Pelvic malalignment is a somatic dysfunction that can lead to pelvic discomfort, despite normal genital examination findings. A 3-year-old girl presented with vulvar discomfort after a straddle injury sustained while riding a tricycle. The symptoms persisted despite standard medical treatment for vulvovaginitis and chronic vulvar irritation. An osteopathic structural examination revealed distortions of the bony pelvis, often associated with genitourinary complaints. After 5 osteopathic manipulative treatment sessions, the patient experienced significant relief. With persistent vulvar pain, somatic dysfunction should be considered in the differential diagnosis. A brief musculoskeletal examination of the pubic tubercles, iliac crest, and iliac spines can help to identify somatic dysfunction in a gynecologic patient with symptoms that are unresponsive to standard treatments.

The complaint of genital pain in a prepubescent girl can be a diagnostic dilemma. The differential diagnosis can be broad, and young girls may have limited verbal ability to describe their discomfort. Vulvovaginitis is perhaps the most common diagnosis,1,2 but other causes of pain include genital trauma, genital masses, dermatologic conditions, and musculoskeletal dysfunction.3,4 
Straddle injuries, in which a patient falls directly onto the perineum while straddling an object, are a common form of genital trauma among pediatric patients2 and are often considered in patients with vulvodynia.5 Although this injury often affects the superficial vaginal mucosa,2,3,5,6 it may also cause trauma to the underlying bony pelvis.7 
The pelvis is defined as 2 innominates that connect posteriorly to the sacrum and anteriorly by the pubic tubercles,8 all of which can become distorted after traumatic impact. Superior pubic shear is a pelvic dysfunction that may be suspected in a patient who expresses perineal discomfort1,5,9 after a straddle injury.

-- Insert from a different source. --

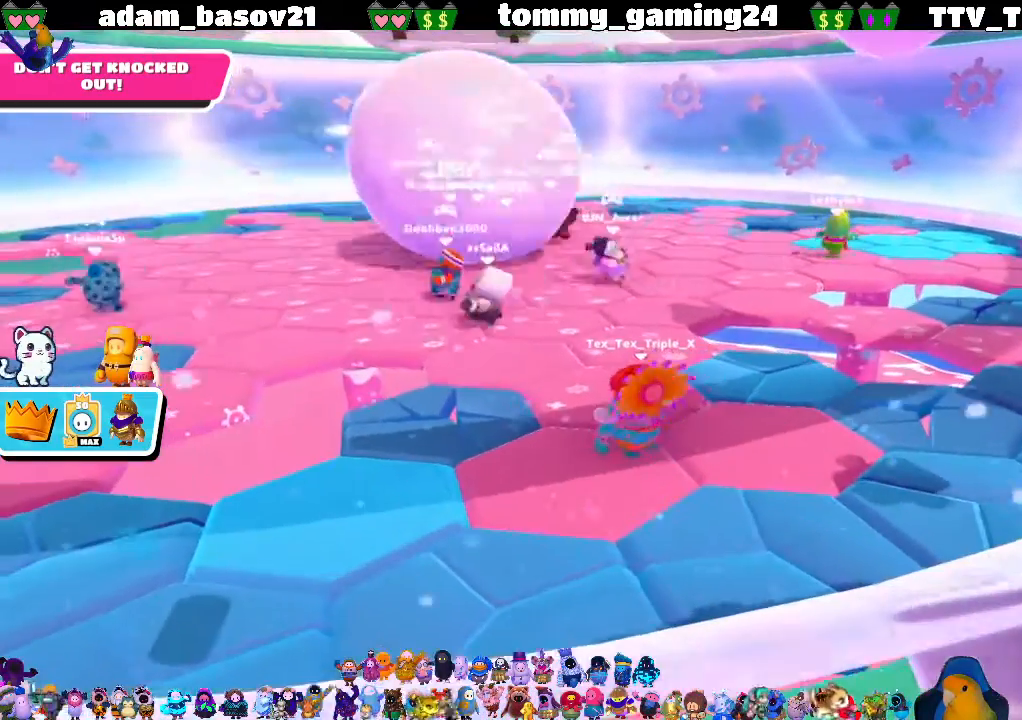
{"buttons": [], "left_stick": "center", "right_stick": "center", "events": []}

This somatic dysfunction can be appreciated when one pubic bone is more cephalad and posterior when compared with its counterpart.8,10 It is caused by movement past the physiologic barrier, which prevents proper motion of the pelvis, lumbar spine, and sacrum.8 The shear of the pubic bones can lead to tension between pelvic and urogenital diaphragms, leading to lumbar and pelvic floor discomfort, dyschezia, and dysuria, often mimicking other pathologic disorders.8,10 Constipation after pelvic diaphragmatic strain is common in pediatric patients as a result of increased angulation of the anorectal junction.10 This change in angulation can lead to abnormal external sphincter mechanics and, in turn, decreased fecal elimination.10 
The present case report describes a pediatric patient who presented with persistent vulvar pain. After being evaluated by her family physician and a pediatric gynecologist, a referral was made for osteopathic manipulative treatment (OMT). The OMT specialist identified multiple somatic dysfunctions, and, after 5 treatment sessions, the pain resolved. All examinations were completed and all treatments applied in the presence of the patient's mother. 
Report of Case
Initial History and Evaluation
A 3-year-old girl presented with her mother to her primary care physician with a chief complaint of vulvar discomfort and dysuria. The child's parent denied increased frequency of urination, fever, and vaginal discharge. On review of systems, the parent reported that several days ago, the patient had a jarring straddle injury that occurred while she was riding her plastic big-wheeled tricycle. Because the girl did not report any vaginal bleeding or pain after the accident, the mother had not brought her in for evaluation at the time of the straddle injury. 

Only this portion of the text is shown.